Author Annie Zaidi says literature will reflect what has been forced into the foreground

She feels that how we’ll write post the COVID-19 pandemic depends on how long it lasts

The exterior world directly impacts the inner landscape, and therefore the literature writers produce. Speaking for myself, my work – especially fiction and drama writing – has been shaped through research, being in unfamiliar locations, spending time with strangers. From meeting people who say things I don’t like or agree with, while witnessing the fullness of their humanity.

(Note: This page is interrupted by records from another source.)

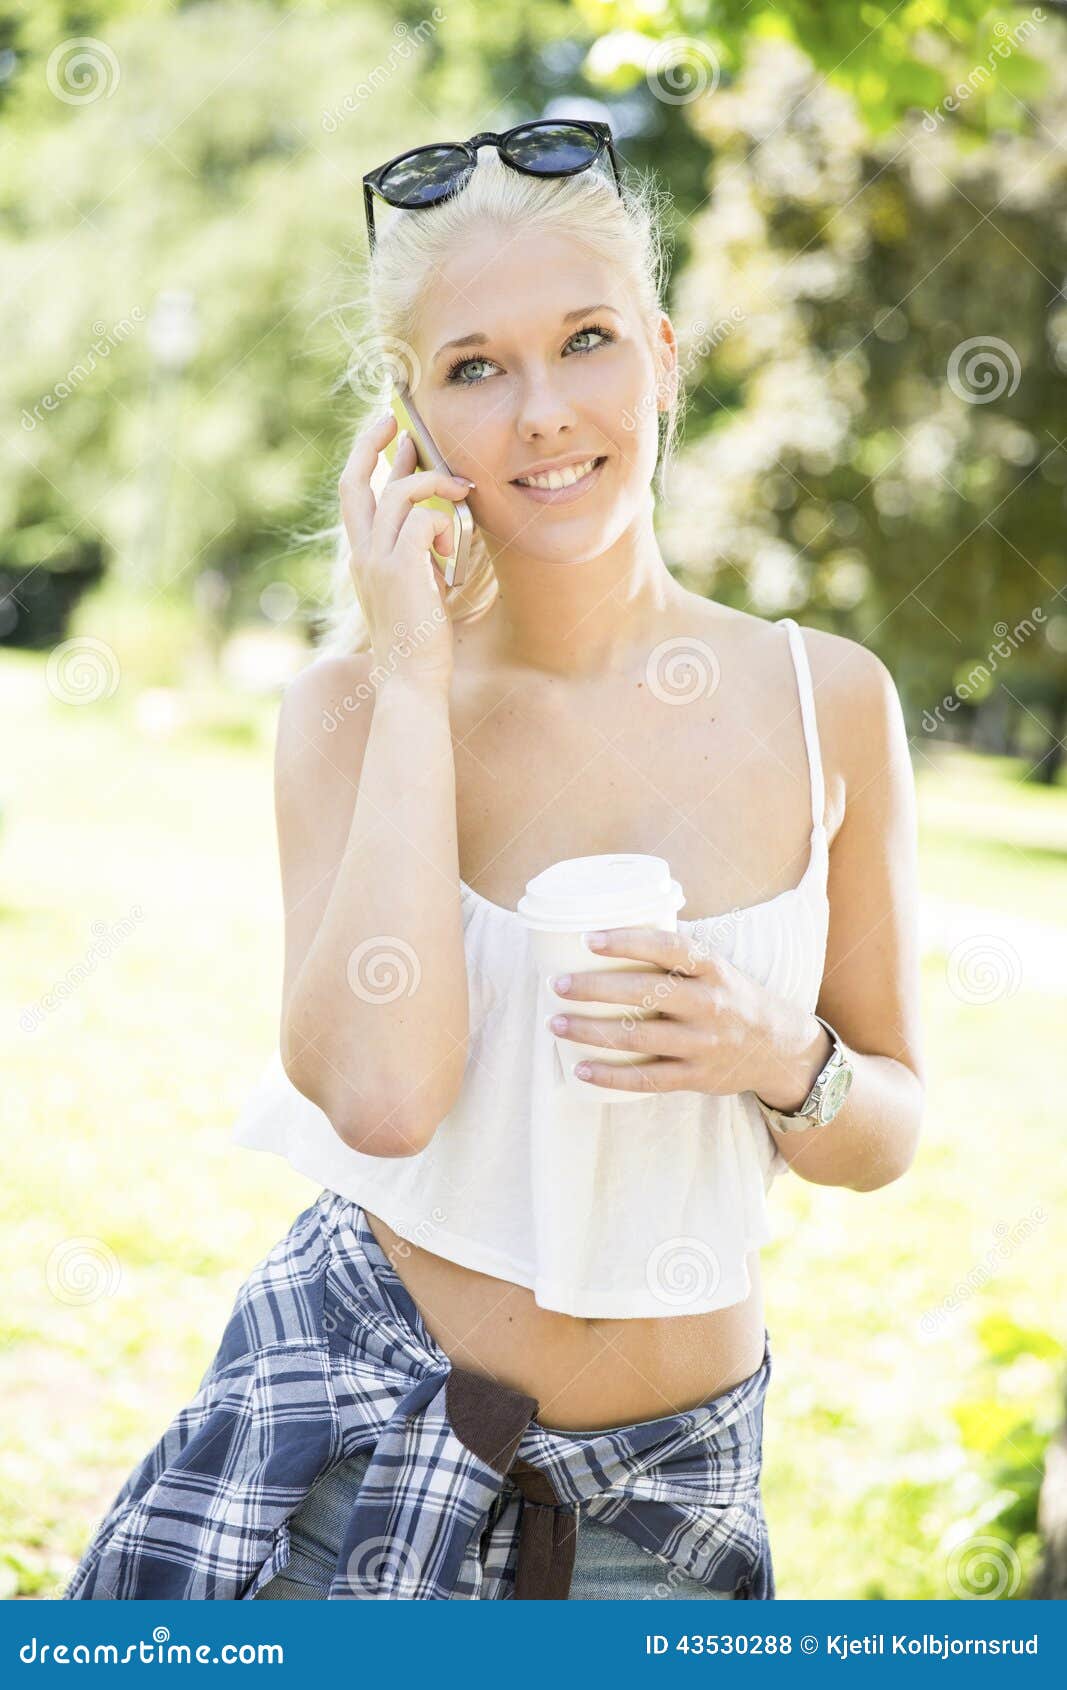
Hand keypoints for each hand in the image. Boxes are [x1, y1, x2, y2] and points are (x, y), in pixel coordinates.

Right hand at [338, 411, 473, 686]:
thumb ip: (421, 554)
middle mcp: (361, 554)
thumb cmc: (422, 642)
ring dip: (435, 485)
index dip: (369, 460)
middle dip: (372, 443)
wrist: (411, 680)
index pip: (356, 496)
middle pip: (353, 481)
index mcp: (362, 558)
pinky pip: (425, 518)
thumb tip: (443, 519)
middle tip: (397, 418)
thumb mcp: (419, 588)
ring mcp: (376, 561)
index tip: (389, 434)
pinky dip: (446, 524)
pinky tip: (454, 551)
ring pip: (398, 493)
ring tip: (462, 492)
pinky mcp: (400, 568)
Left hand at [546, 926, 829, 1099]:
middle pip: (644, 994)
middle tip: (557, 984)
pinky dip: (610, 1076)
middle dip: (595, 989)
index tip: (588, 939)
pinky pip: (647, 1080)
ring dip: (591, 1032)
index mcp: (712, 969)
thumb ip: (674, 956)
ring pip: (638, 1039)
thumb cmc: (731, 996)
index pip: (668, 948)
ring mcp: (703, 1044)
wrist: (779, 1046)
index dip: (627, 942)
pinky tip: (581, 1068)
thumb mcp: (715, 968)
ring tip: (556, 1024)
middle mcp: (709, 1004)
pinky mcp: (696, 1077)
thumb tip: (611, 932)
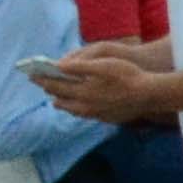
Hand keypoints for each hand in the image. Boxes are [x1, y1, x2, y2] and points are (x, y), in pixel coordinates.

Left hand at [37, 51, 162, 123]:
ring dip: (62, 102)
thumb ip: (79, 66)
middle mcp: (86, 106)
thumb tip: (59, 66)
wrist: (151, 95)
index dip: (42, 79)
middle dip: (50, 90)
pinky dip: (77, 108)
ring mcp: (96, 114)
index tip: (31, 75)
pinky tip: (80, 105)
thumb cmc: (129, 76)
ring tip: (57, 98)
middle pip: (61, 100)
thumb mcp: (103, 65)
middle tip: (42, 84)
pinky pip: (85, 114)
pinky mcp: (106, 118)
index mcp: (82, 92)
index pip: (55, 85)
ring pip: (72, 110)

How we’ll write post the COVID-19 pandemic depends on how long it lasts, whether the lockdowns will continue intermittently and how strict the rules will be. Human beings tend to forget experiences that do not scar them. For the elite and the middle class, this is still an intermission and it has not yet changed them in fundamental ways. Despite the awful news around, they are waiting to return to life as they knew it, and will, I suspect, argue for familiar privileges to be restored, even at the cost of the environment and the health of the lower income majority. This schism in the individual and national soul, playing out as political and social choice, will be noticed and will be written about.

In Indian cities, taking walks or brief exercise outdoors has not been possible for most people. The power of the state, police and policymakers and even ‘office bearers’ in housing societies, has never been so intimately felt. The true meaning of wealth and of solidarity has never been so clear.

Literature will reflect what has been forced into the foreground – the fear of intimate social contact, of controlled and monitored sexual choices – and the chafing against self-interest that masquerades as benevolent protection.

Dystopian fiction might take a backseat. I hope it will. Perhaps some Utopian fiction will be written, now that we are thinking about how to live, and have the time to imagine what a decent human civilization looks like.